◆ **Records to process**
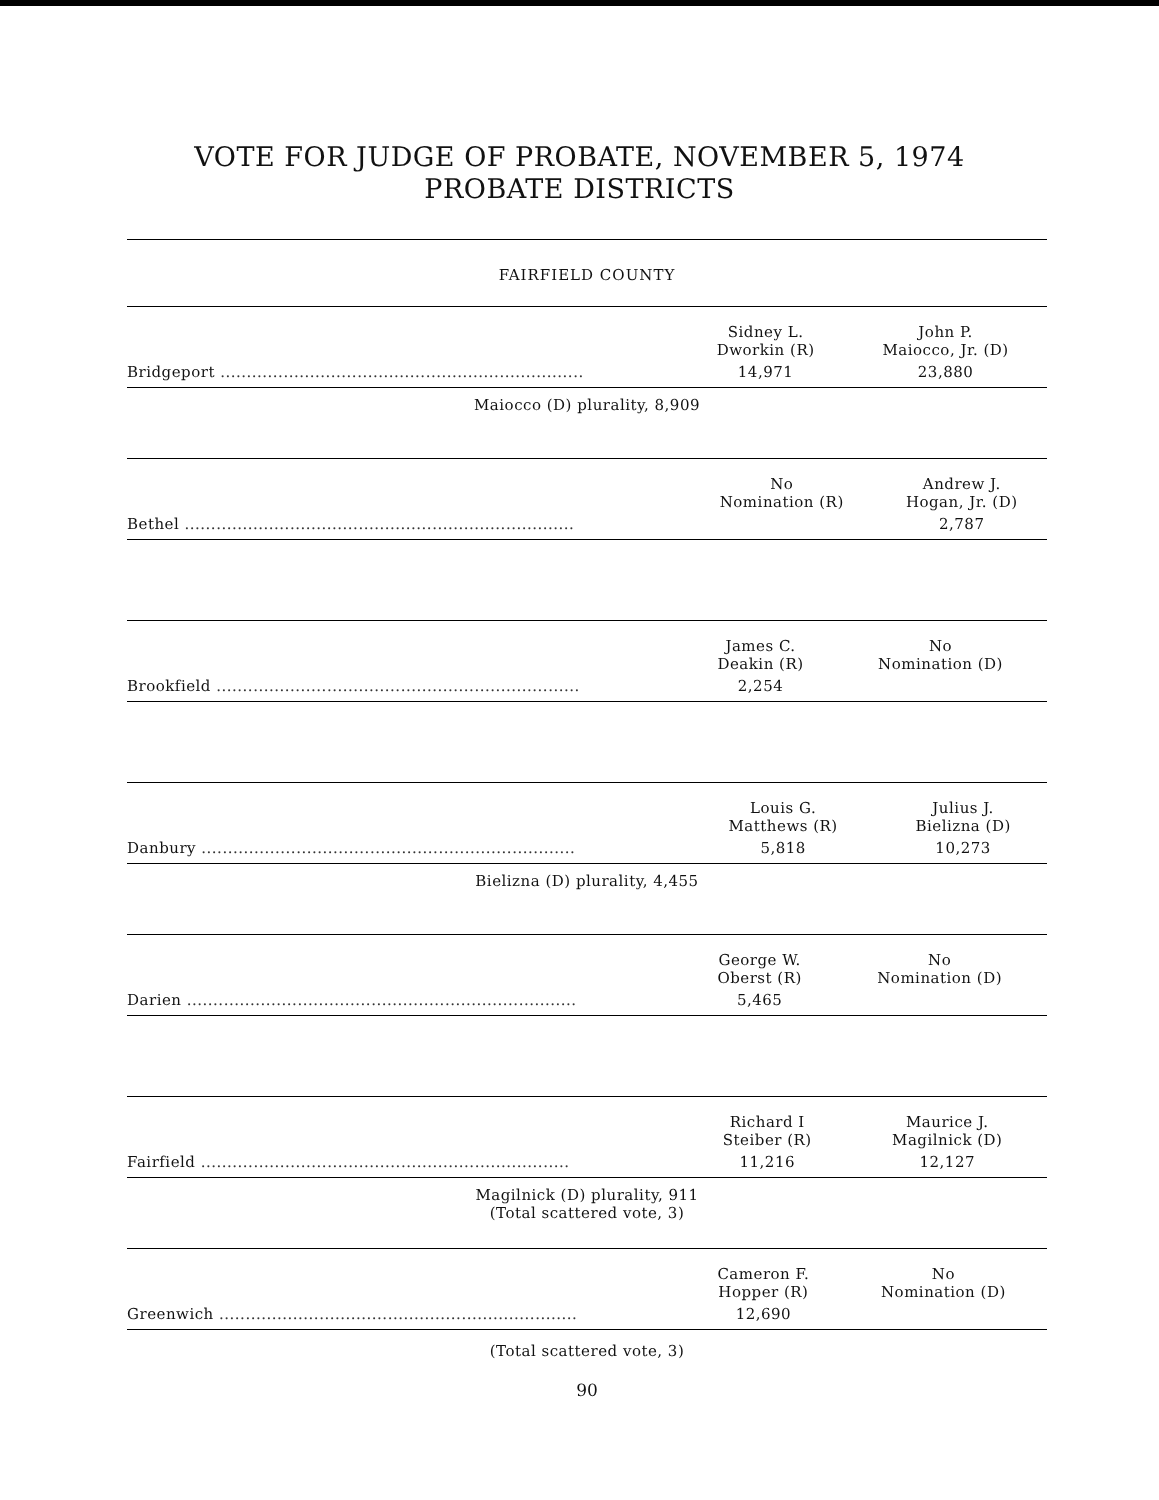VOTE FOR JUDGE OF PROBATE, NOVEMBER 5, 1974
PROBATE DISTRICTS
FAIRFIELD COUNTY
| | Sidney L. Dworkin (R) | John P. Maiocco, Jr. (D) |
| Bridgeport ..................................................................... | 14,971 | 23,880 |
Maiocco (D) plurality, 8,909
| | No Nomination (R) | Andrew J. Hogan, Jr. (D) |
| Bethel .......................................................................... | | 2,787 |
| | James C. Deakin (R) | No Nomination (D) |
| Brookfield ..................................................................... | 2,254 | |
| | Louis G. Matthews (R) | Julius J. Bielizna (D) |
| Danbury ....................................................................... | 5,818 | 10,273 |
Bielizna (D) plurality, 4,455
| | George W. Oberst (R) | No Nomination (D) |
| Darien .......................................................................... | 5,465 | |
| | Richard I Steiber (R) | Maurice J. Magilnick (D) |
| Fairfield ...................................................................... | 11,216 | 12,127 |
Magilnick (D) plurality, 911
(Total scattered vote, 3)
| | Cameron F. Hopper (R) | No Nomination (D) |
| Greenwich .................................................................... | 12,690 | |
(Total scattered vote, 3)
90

◆ **Task requirements**
Wherever the string "Bielizna" appears in a line of the records above, copy that line.

◆ **Problem solution**
| | Louis G. Matthews (R) | Julius J. Bielizna (D) |
Bielizna (D) plurality, 4,455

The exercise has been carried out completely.